*Kosuke Namekata1, Shin Toriumi2, Vladimir Airapetian3,4, Munehito Shoda5, Kyoko Watanabe6, Yuta Notsu7
(1.National Astronomical Observatory of Japan, 2.JAXA, 3.NASA Goddard Space Flight Center, 4. American University, 5.The University of Tokyo, 6.National Defense Academy of Japan, 7.Colorado University)

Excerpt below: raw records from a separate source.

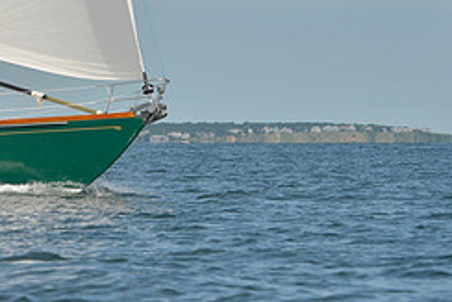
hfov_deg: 4.3
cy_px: -27
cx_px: -30
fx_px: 5967
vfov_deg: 2.9
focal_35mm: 475
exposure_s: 1/1600
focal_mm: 200
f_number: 8
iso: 280
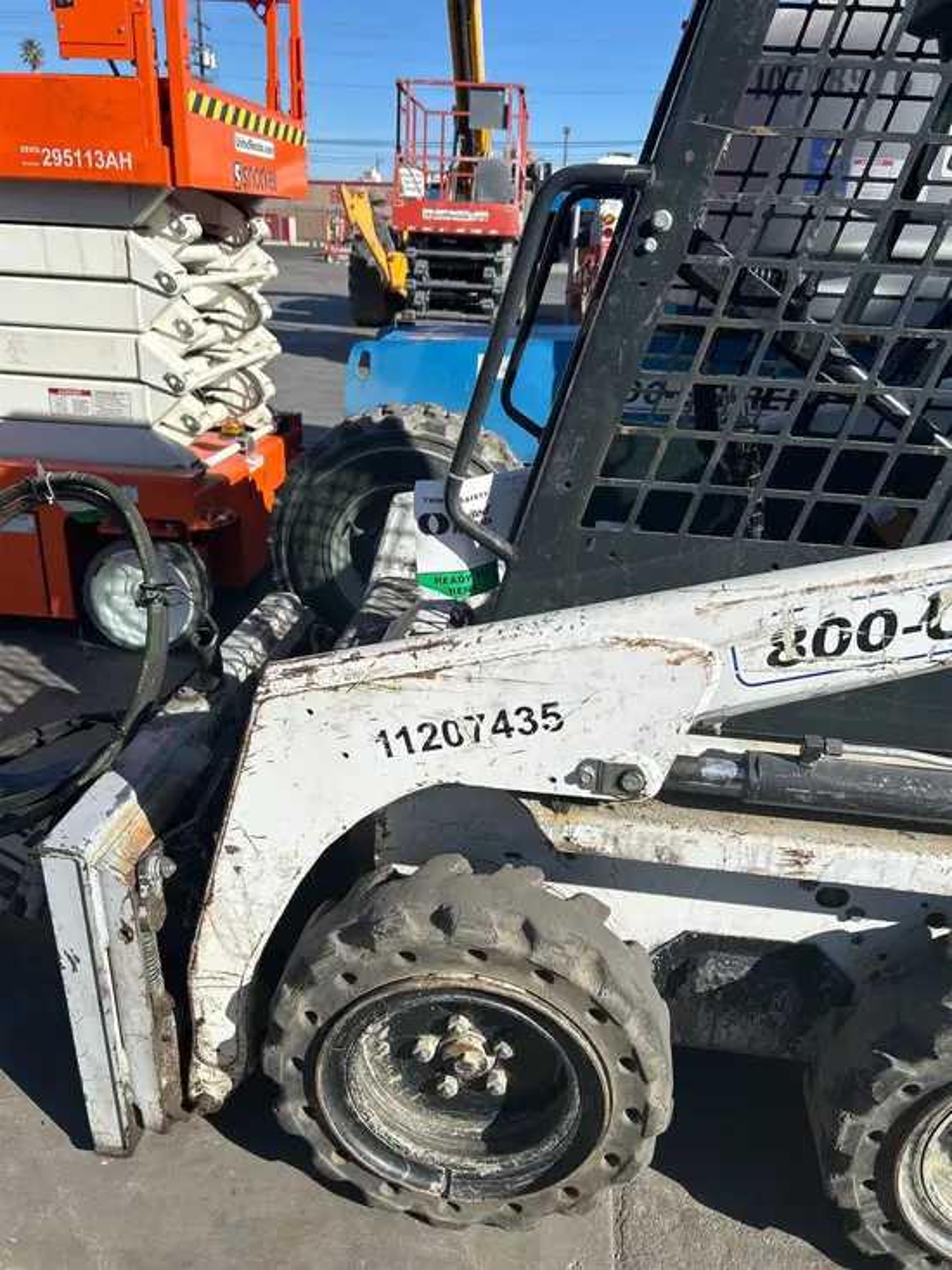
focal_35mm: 26
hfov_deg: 53.1
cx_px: 476
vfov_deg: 67.3
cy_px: 635
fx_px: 953
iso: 50
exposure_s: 1/5587
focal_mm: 5.7
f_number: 1.5
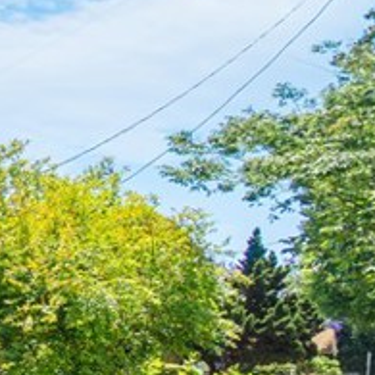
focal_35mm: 67
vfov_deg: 24.8
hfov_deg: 14.2
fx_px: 821
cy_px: 354
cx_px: -571
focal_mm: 10
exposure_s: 1/250
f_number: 7.1
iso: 100
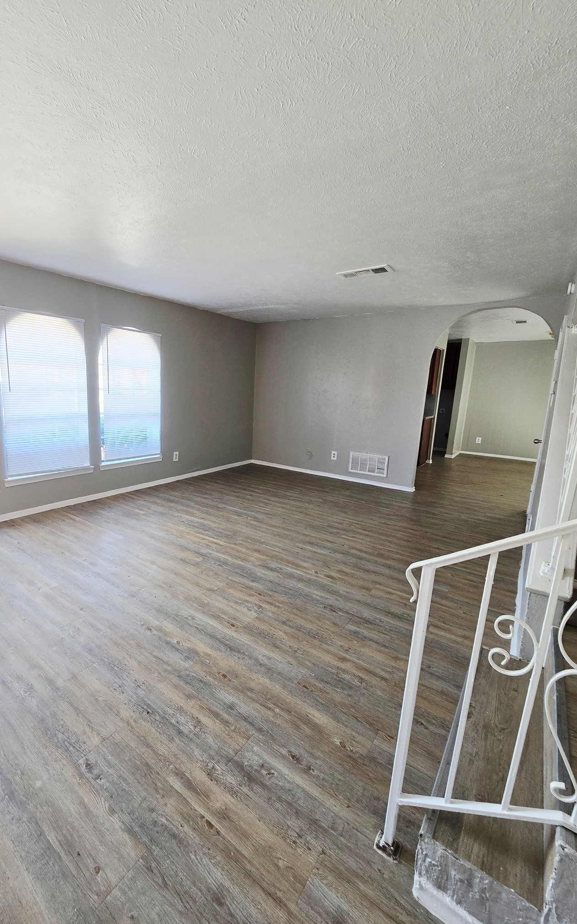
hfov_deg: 77.8
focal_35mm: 14
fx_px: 352
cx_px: 234
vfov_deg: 105.3
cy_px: 464
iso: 80
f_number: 2.2
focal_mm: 2.2
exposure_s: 1/60.2
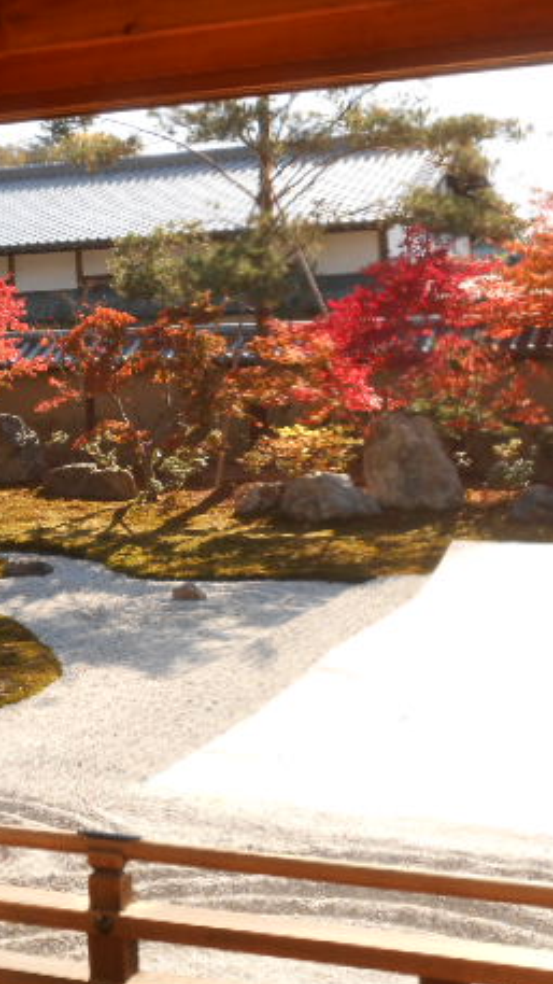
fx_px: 1512
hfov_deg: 20.4
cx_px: 88
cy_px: 478
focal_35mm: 58
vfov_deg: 36.0
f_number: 4.2
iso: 80
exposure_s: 1/200
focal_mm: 6.8
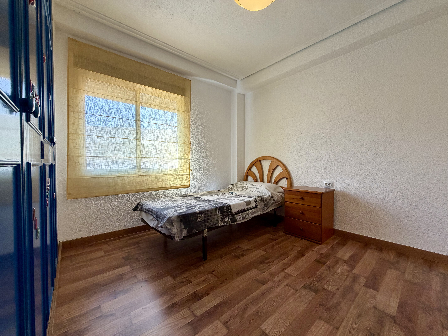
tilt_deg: -1.8
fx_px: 181
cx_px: 224
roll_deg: +0.5
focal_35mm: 14
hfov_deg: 102.1
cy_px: 168
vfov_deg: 85.7
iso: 160
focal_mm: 2.22
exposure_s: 1/100
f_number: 2.2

Keywords:Stellar XUV irradiance , Stellar magnetic activity, Atmospheric escape of exoplanet, Stellar evolution
Kepler Space Telescope and Transiting Exoplanet Survey Satellite (TESS) unveiled that Sun-like stars frequently host exoplanets. These exoplanets are subject to fluxes of ionizing radiation in the form of X-ray and extreme-ultraviolet (EUV) radiation that may cause changes in their atmospheric dynamics and chemistry. While X-ray fluxes can be observed directly, EUV fluxes cannot be observed because of severe interstellar medium absorption. Here, we present a new empirical method to estimate the whole stellar XUV (X-ray plus EUV) and FUV spectra as a function of the stellar unsigned magnetic flux. The advantage of this method is that we can evaluate the EUV fluxes from the stellar magnetic fluxes available from the ground-based spectroscopic observations, which is more accessible than previous approaches based on space-based observations (e.g., Lyα). We derived the response of the solar XUV and FUV spectrum (0.1-180 nm) to the total unsigned magnetic flux by using the long-term Sun-as-a-star dataset over 10 yrs in the form of the power-law relation obtained for each wavelength with a spectral resolution of 0.1-1 nm. We applied the scaling relations to active young Sun-like stars (G-dwarfs), EK Dra (G1.5V, age of 120 Myr), π1 Uma (G1.5V, age of 500 Myr) and κ1 Ceti (G5V, age of 600 Myr), and found that the observed spectra (except for the unobservable longward EUV wavelength) are roughly consistent with the extension of the derived solar power-law relations with errors of an order of magnitude. In particular, our scaling relations consistently predict the flux around missing EUV range. This suggests that our empirical model is a valuable method to derive the XUV/FUV fluxes of exoplanet-hosting Sun-like stars (and even the young Sun) including the EUV band mostly absorbed at wavelengths longward of 36 nm. We also discuss differences between the solar extensions and stellar observations at the wavelength in the 2-30 nm band and concluded that simultaneous observations of magnetic and XUV/FUV fluxes are necessary for further validations. Finally, we discuss a possible future application to cooler M/K-dwarfs.